WHAT THIS TASK INVOLVES: Would you restate every entry below word for word? Leave out the pictures.

EXERCISE DATA:
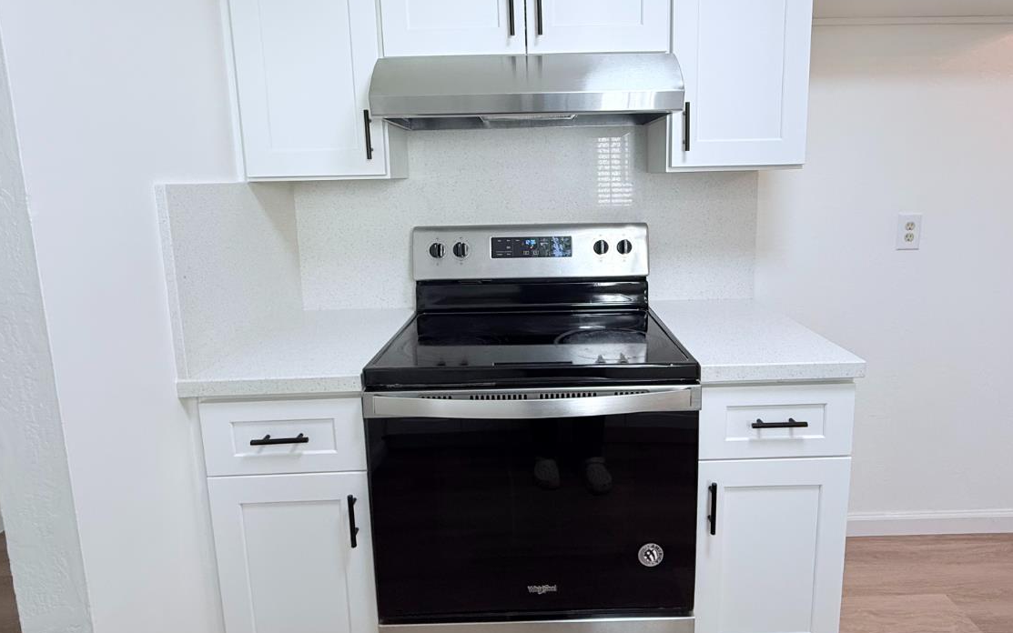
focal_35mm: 20
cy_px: 255
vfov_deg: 59.2
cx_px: 547
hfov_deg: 84.9
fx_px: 552
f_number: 2.2
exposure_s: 1/120
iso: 125
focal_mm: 2.22
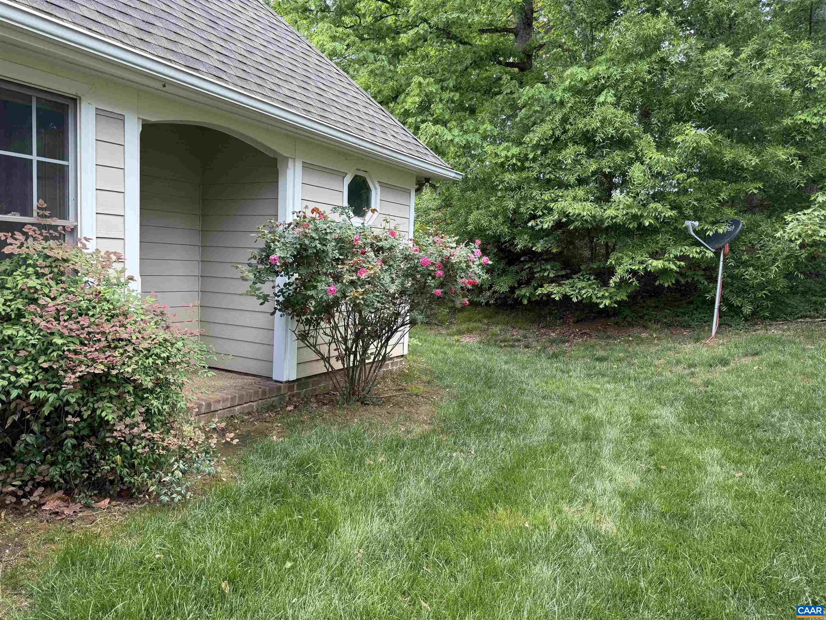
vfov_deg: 56.8
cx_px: 413
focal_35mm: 24
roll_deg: -2.2
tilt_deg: -4.9
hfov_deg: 71.6
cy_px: 310
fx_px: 573
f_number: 1.78
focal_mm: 6.76
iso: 64
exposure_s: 1/219
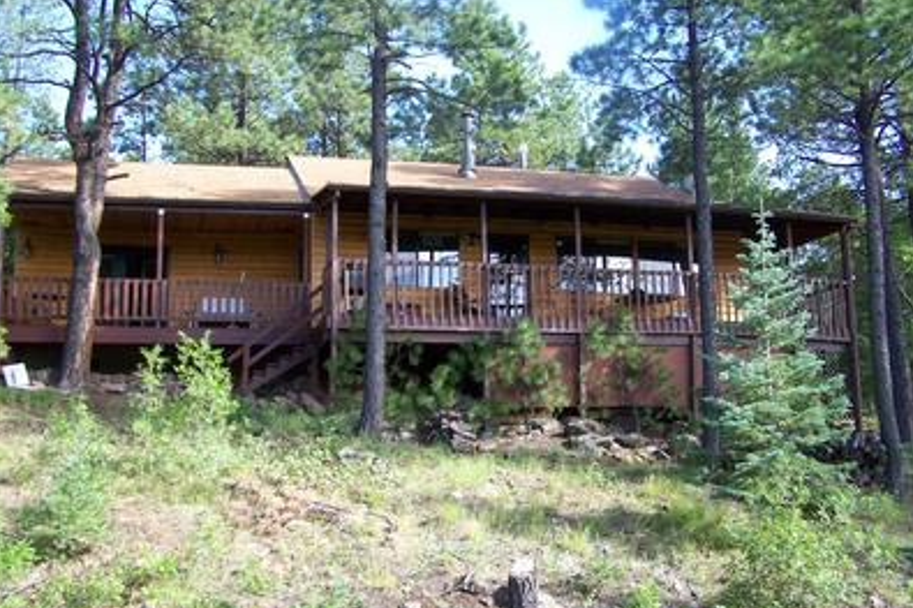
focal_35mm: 40
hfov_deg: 48.5
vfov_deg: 33.4
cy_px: 324
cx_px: 454
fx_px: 1014
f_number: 2.8
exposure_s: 1/100
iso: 64
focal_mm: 6.3
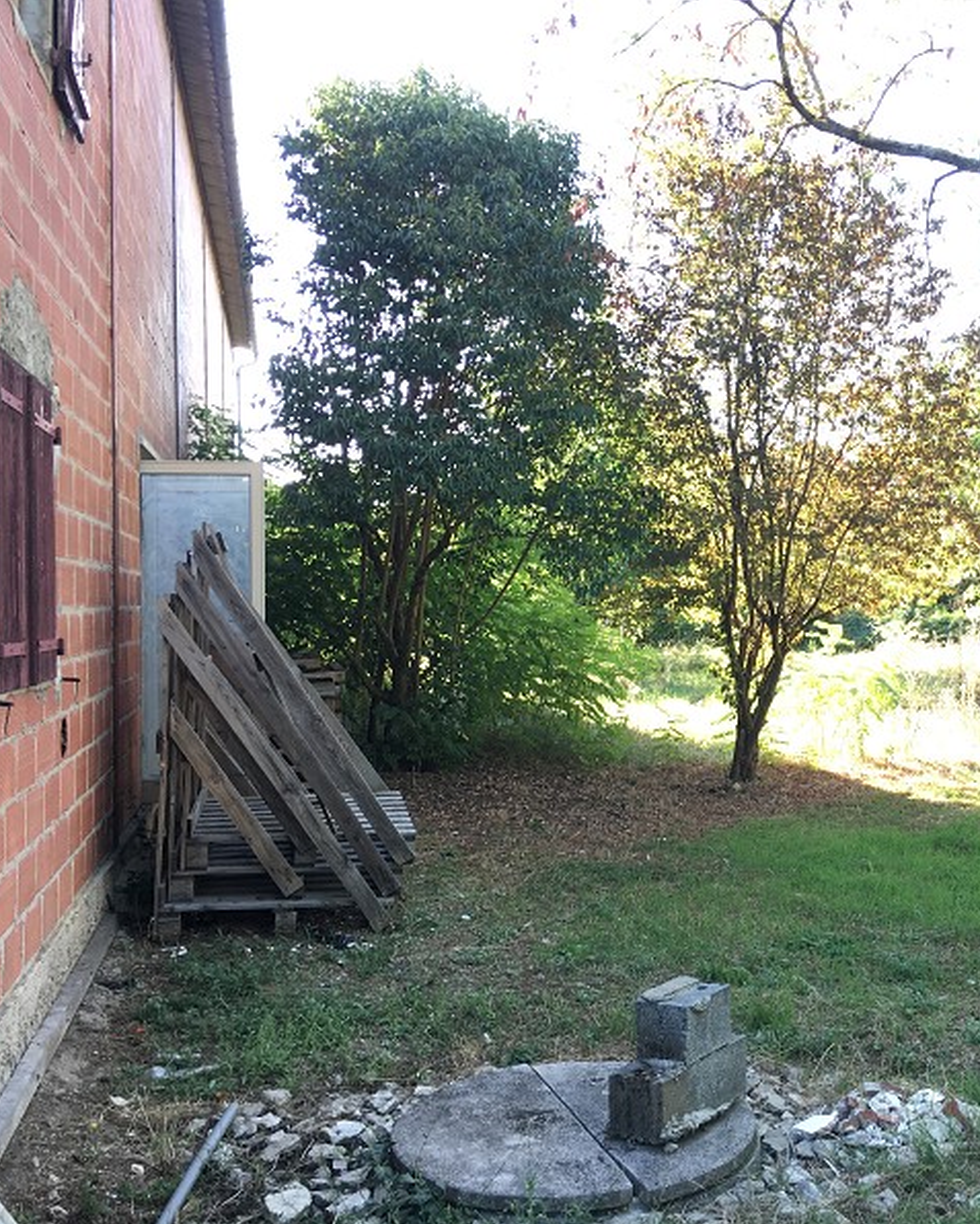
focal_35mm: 38
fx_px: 1377
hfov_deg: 37.6
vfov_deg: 47.9
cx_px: 801
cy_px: 614
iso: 25
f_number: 2.2
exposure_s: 1/50
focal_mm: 4.15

REPLY:
focal_35mm: 20
cy_px: 255
vfov_deg: 59.2
cx_px: 547
hfov_deg: 84.9
fx_px: 552
f_number: 2.2
exposure_s: 1/120
iso: 125
focal_mm: 2.22
vfov_deg: 56.8
cx_px: 413
focal_35mm: 24
roll_deg: -2.2
tilt_deg: -4.9
hfov_deg: 71.6
cy_px: 310
fx_px: 573
f_number: 1.78
focal_mm: 6.76
iso: 64
exposure_s: 1/219
focal_35mm: 40
hfov_deg: 48.5
vfov_deg: 33.4
cy_px: 324
cx_px: 454
fx_px: 1014
f_number: 2.8
exposure_s: 1/100
iso: 64
focal_mm: 6.3
focal_35mm: 38
fx_px: 1377
hfov_deg: 37.6
vfov_deg: 47.9
cx_px: 801
cy_px: 614
iso: 25
f_number: 2.2
exposure_s: 1/50
focal_mm: 4.15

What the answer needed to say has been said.